Ve bergumam samar, hanya gerak bibirnya dapat di baca oleh Jahe, "gadis gila."
"Begitu ya."
"Maaf sekali ya pak kalau mengangu, saya akan segera pergi dari sini kok pak, cuamn butuh satu take ini aja." Pria itu nampak menimang permintaan bocah ingusan depannya kini.
"Boleh, asal jangan lama lama, saya mau keluar soalnya, gak mau kan saya anggap aklaian maling." Tegasnya mengusir. "Bapak mau pergi ya?
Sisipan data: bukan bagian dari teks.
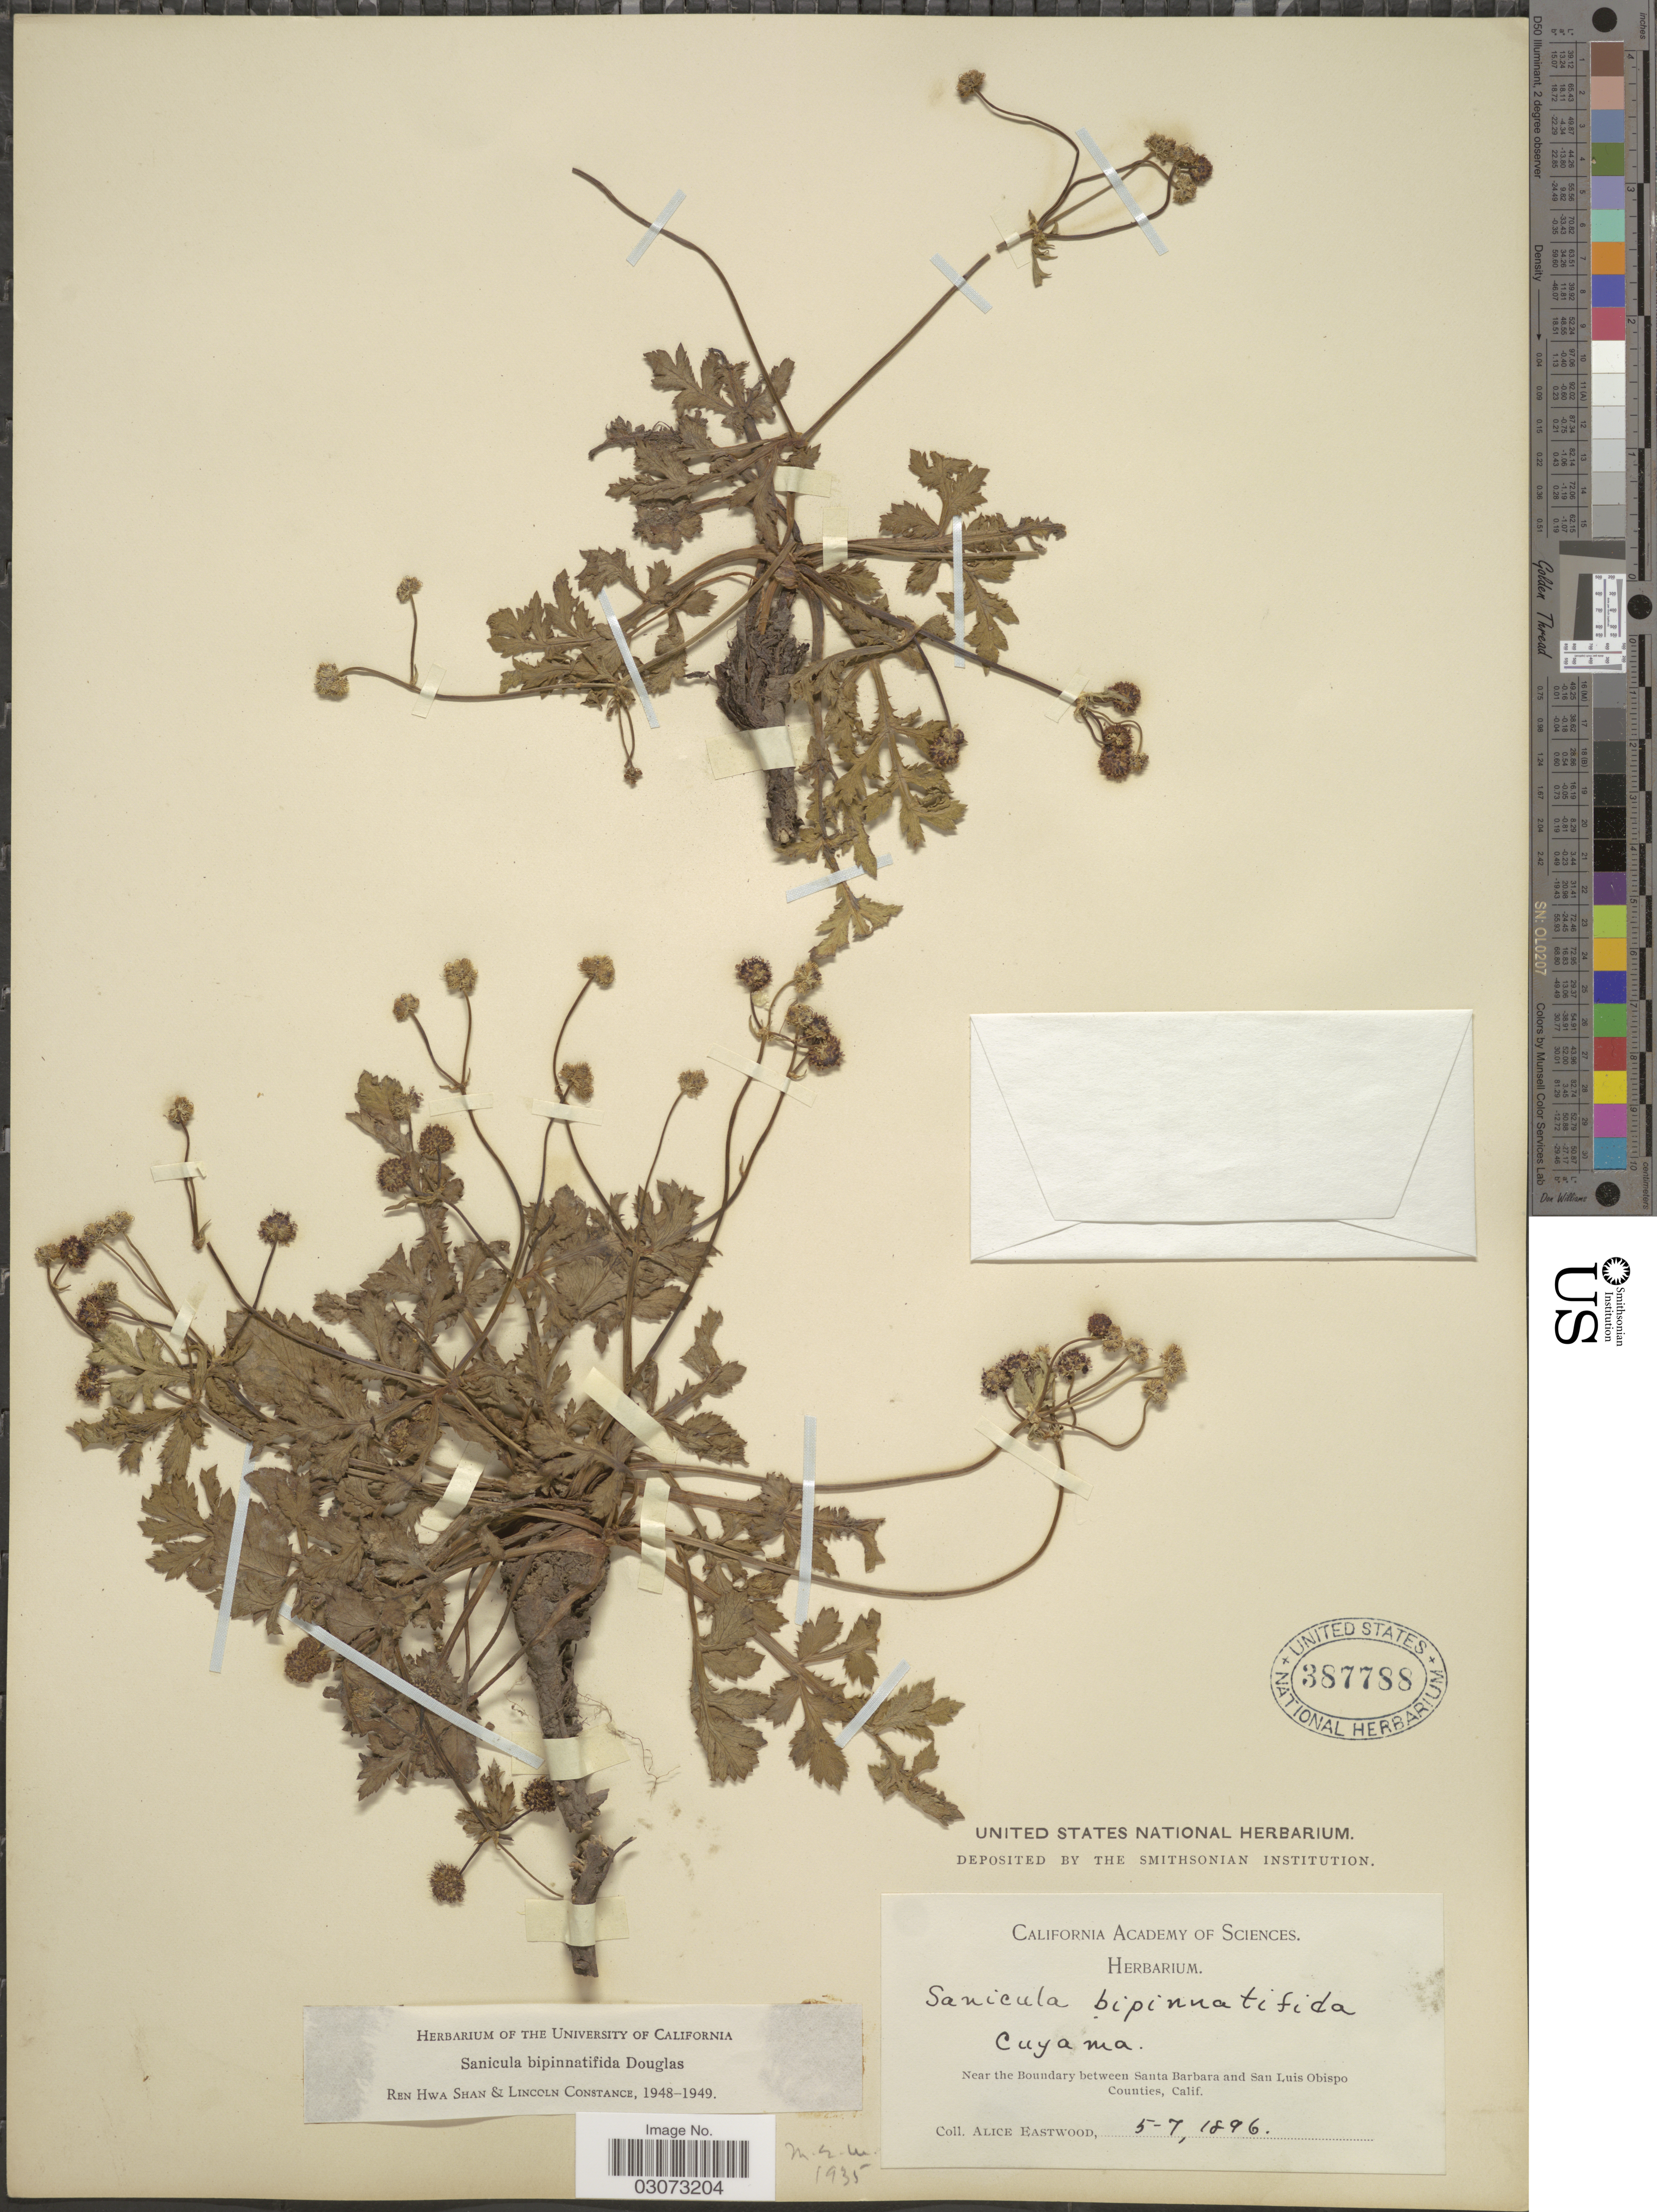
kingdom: Plantae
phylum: Tracheophyta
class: Magnoliopsida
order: Apiales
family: Apiaceae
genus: Sanicula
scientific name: Sanicula bipinnatifida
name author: Douglas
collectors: A. Eastwood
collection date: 1896-05-07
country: United States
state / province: California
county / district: Santa Barbara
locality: Cuyama. Near the Boundary between Santa Barbara and San Luis Obispo Counties.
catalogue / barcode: US 387788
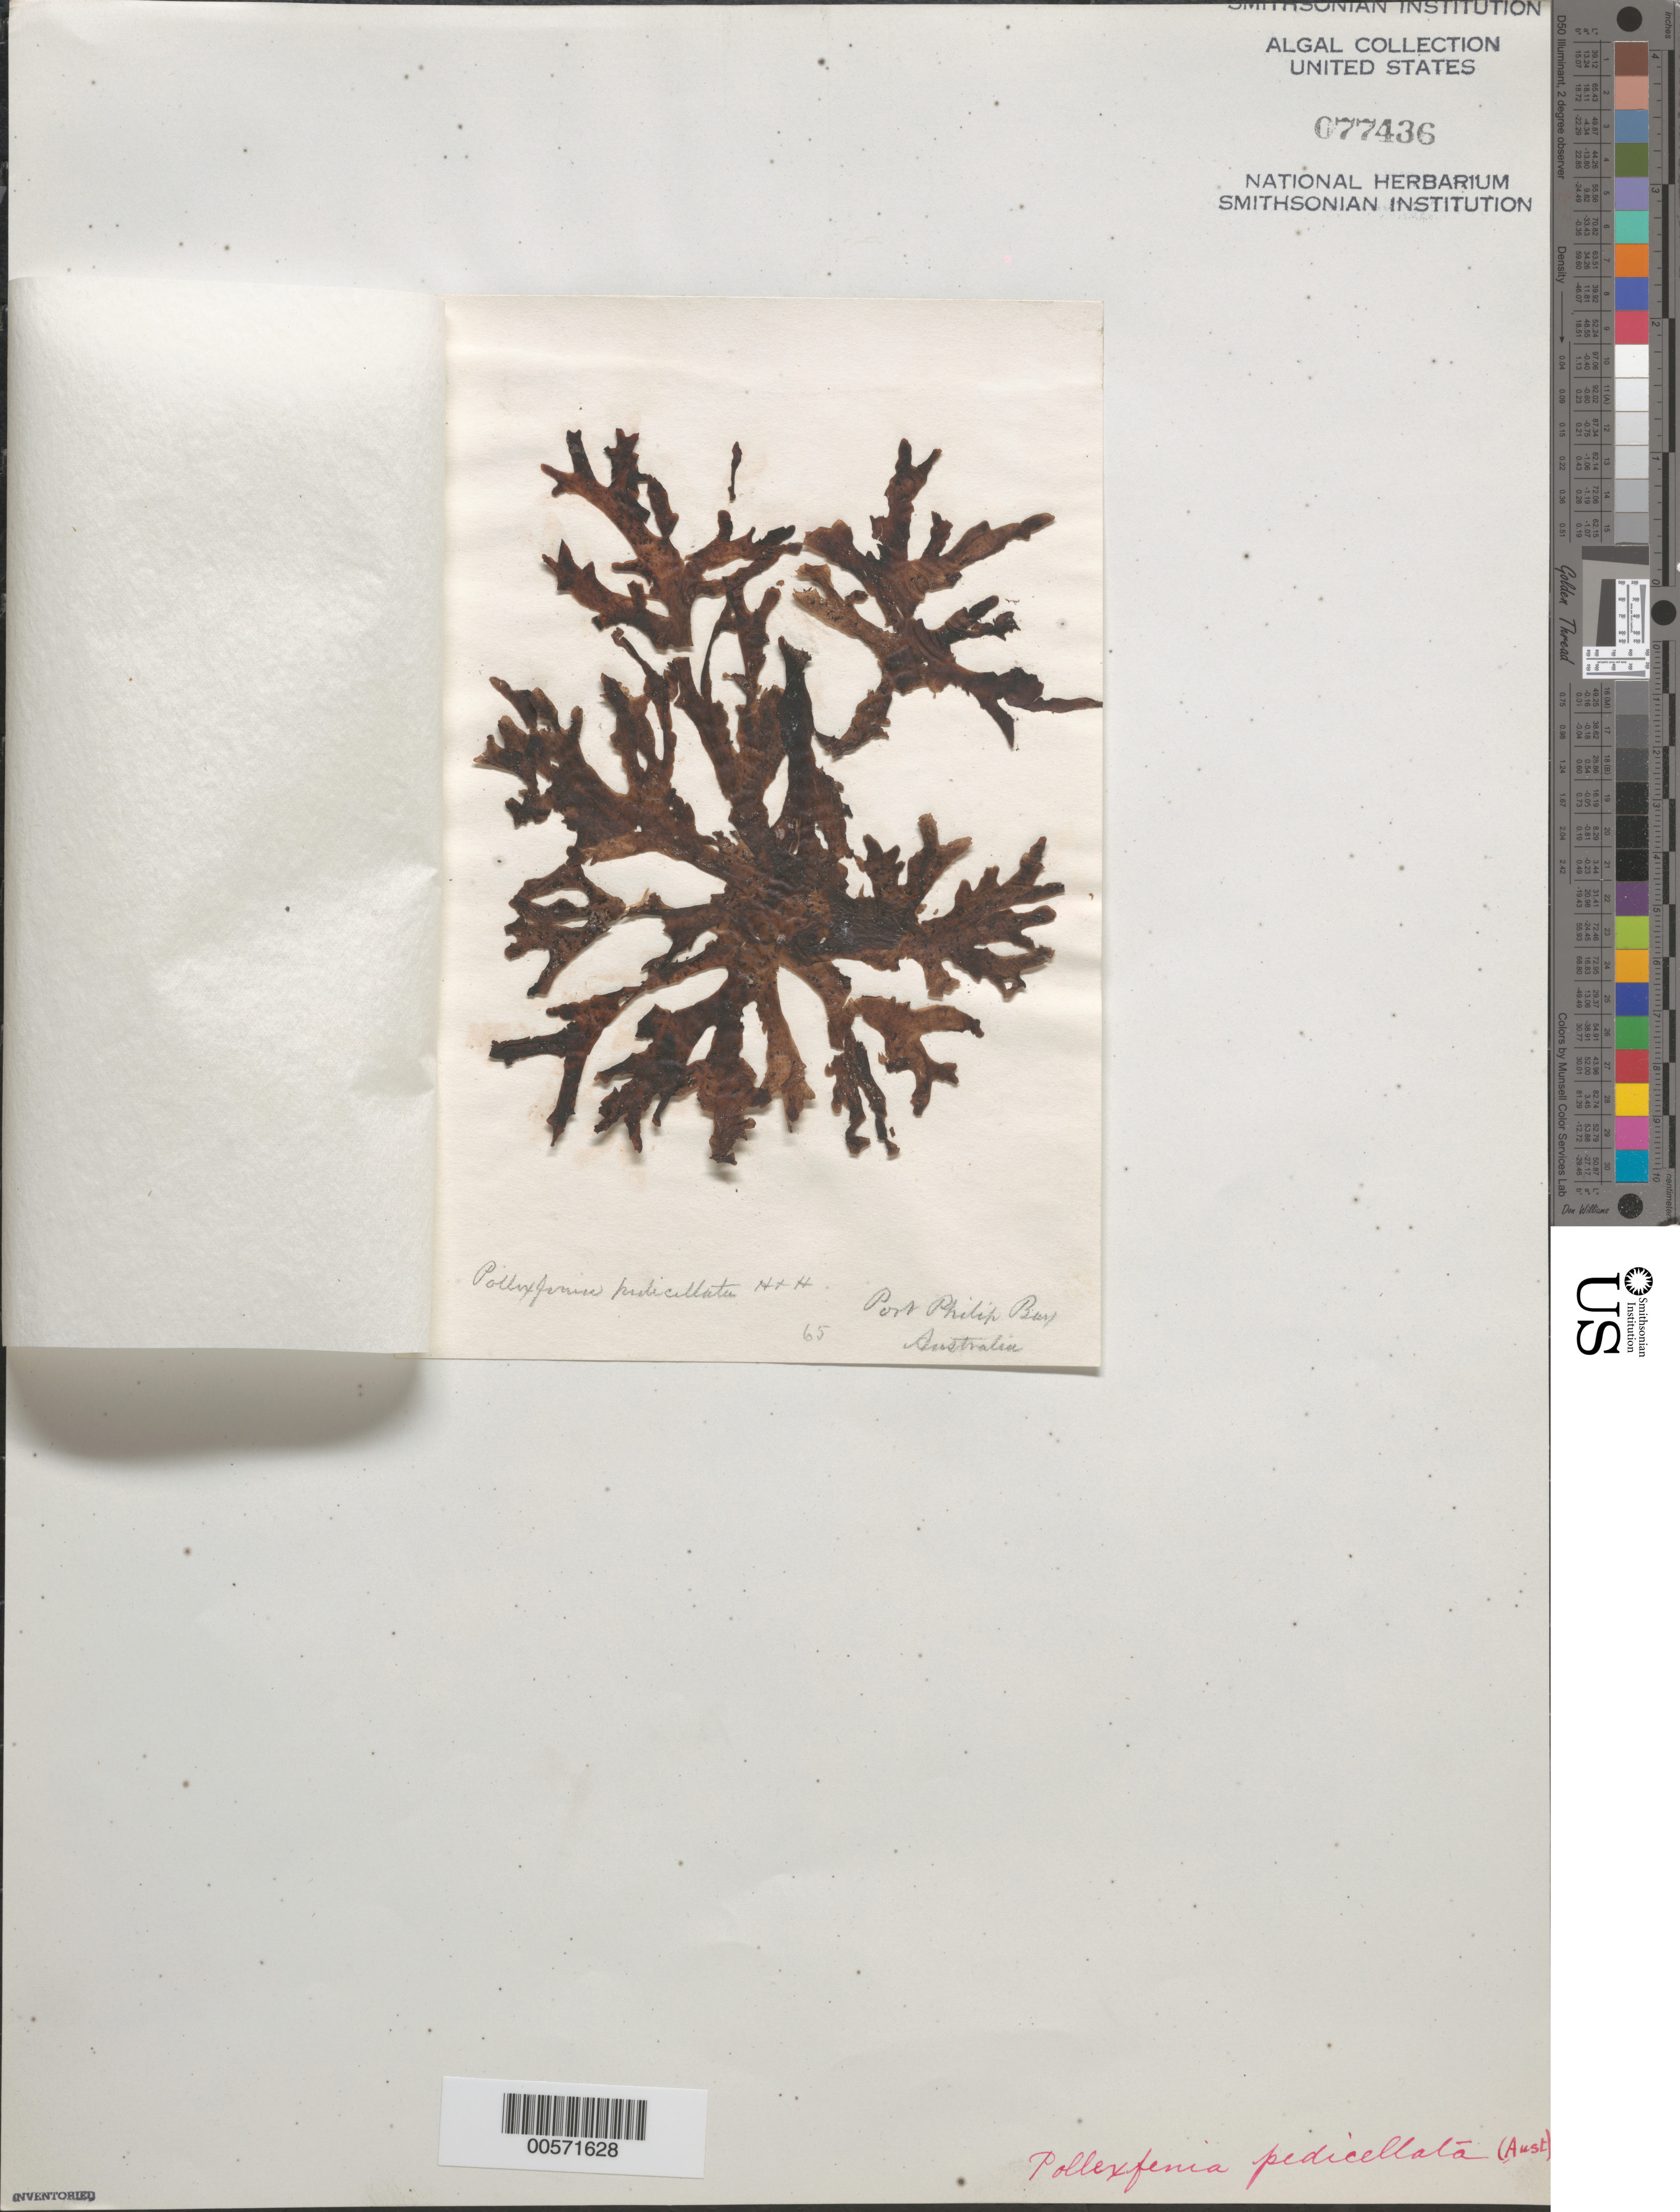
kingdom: Plantae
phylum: Rhodophyta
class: Florideophyceae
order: Ceramiales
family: Rhodomelaceae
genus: Pollexfenia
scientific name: Pollexfenia pedicellata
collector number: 65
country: Australia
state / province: Victoria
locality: Port Phillip Bay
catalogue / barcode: US 77436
Apa bapak punya Van hitam." Pernyataan Anggita mendpatkan tatapan sinis serta selidik.
"Maksud saya kalau ada mobil apapun warna hitam sekalipun Van malah tambah bagus, buat aksesoris tugas saya, kalau menyinggung bapak, saya minta maaf." Sesal Anggita penuh binar.
"segera kalian pergi saya gak mau terusik, sekarang." Pernyataan penuh penekanan.
"Gitt, pergi yuk ... pulang aja, om nya serem," seru Ve mengajak anggita, dia sama seklai tak takut mengingat ia sering di gembleng gurunya menjadi seorang atlet sejati tapi si sini dirinya membawa dua nyawa yang jelas itu akan cukup menyusahkan jika yang lain tak bisa beladiri.
"yaudah ayuk, maaf ya pak sekali lagi." Pungkas Anggita bergegas pergi.
Langkah mereka berbalik berjalan berlawanan dengan pria judes tersebut.